Blaise Schwartz

                                                                                                                                                                      Paintings                Drawings            Other works                PortfolioPDF                Texts                Exhibitions views                Information                    






Multimillénaires


Gwendoline Corthier-Hardoin


L’exposition « Multimillénaires » présente les dernières peintures et dessins réalisés par Blaise Schwartz. Ses œuvres proposent une interruption spatiale et temporelle, où la figure de l’homme s’éclipse. Son travail privilégie davantage l’animal, le végétal et le minéral, agencés dans des compositions aux multiples narrations.

Parmi celles-ci figurent des singes, chauves-souris, dinosaures, chiens ou escargots, qui viennent occuper l’espace de la toile et parfois s’y rencontrer. La main du singe vient interagir avec l’escargot, dont les cornes – dans d’autres toiles – entrent en résonance avec une aile de chauve-souris ou un doigt humain. Cette fragmentation des corps fonctionne à la manière d’un logogriphe visuel, une énigme à résoudre, dont l’une des pistes de réponse serait à chercher du côté de l’archaïsme, de l’hybridité et de la lenteur. L’escargot en est l’illustration symptomatique. Animal apparu il y a plusieurs centaines de millions d’années, connu pour sa lenteur et hermaphrodite, il évolue entre l’intérieur et l’extérieur, doté de sa coquille à spirale. 
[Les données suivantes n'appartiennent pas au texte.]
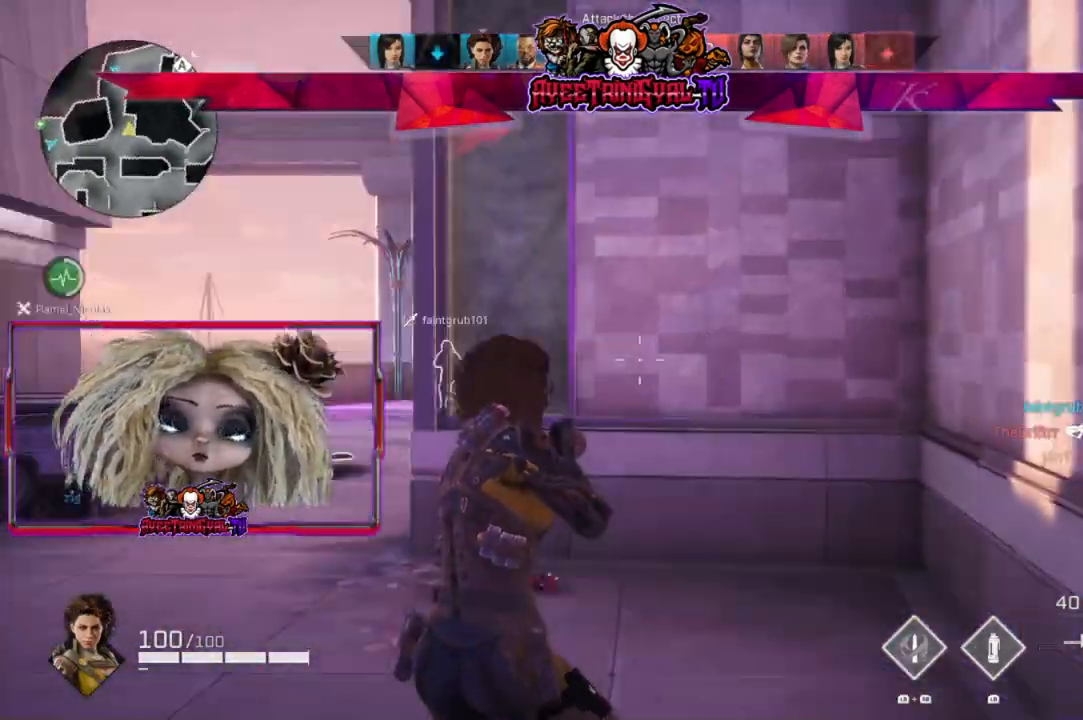
{"buttons": ["L2"], "left_stick": "up-left", "right_stick": "center", "events": [[67, "right_stick", "center"], [100, "R1", "down"], [233, "R1", "up"], [467, "L2", "down"]]}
La dimension sphérique de cette forme, embrassant l’idée de totalité, n’est pas sans évoquer plusieurs peintures de Blaise Schwartz où la terre apparaît, tantôt sous sa forme géographique, presque satellite, tantôt comme un globe. Il procède ainsi à des distorsions d’échelles, entre microcosme et macrocosme, mais aussi à des déplacements de significations. La terre devient alors un objet, enfermé dans une cage de briques et mis sous vitrine, ou se matérialise sous l’aspect d’une balle ou d’un simple caillou. On assiste là à une sorte de mise en abyme, la terre – comme objet – reposant sur la terre – le sol –, aux côtés de la végétation. 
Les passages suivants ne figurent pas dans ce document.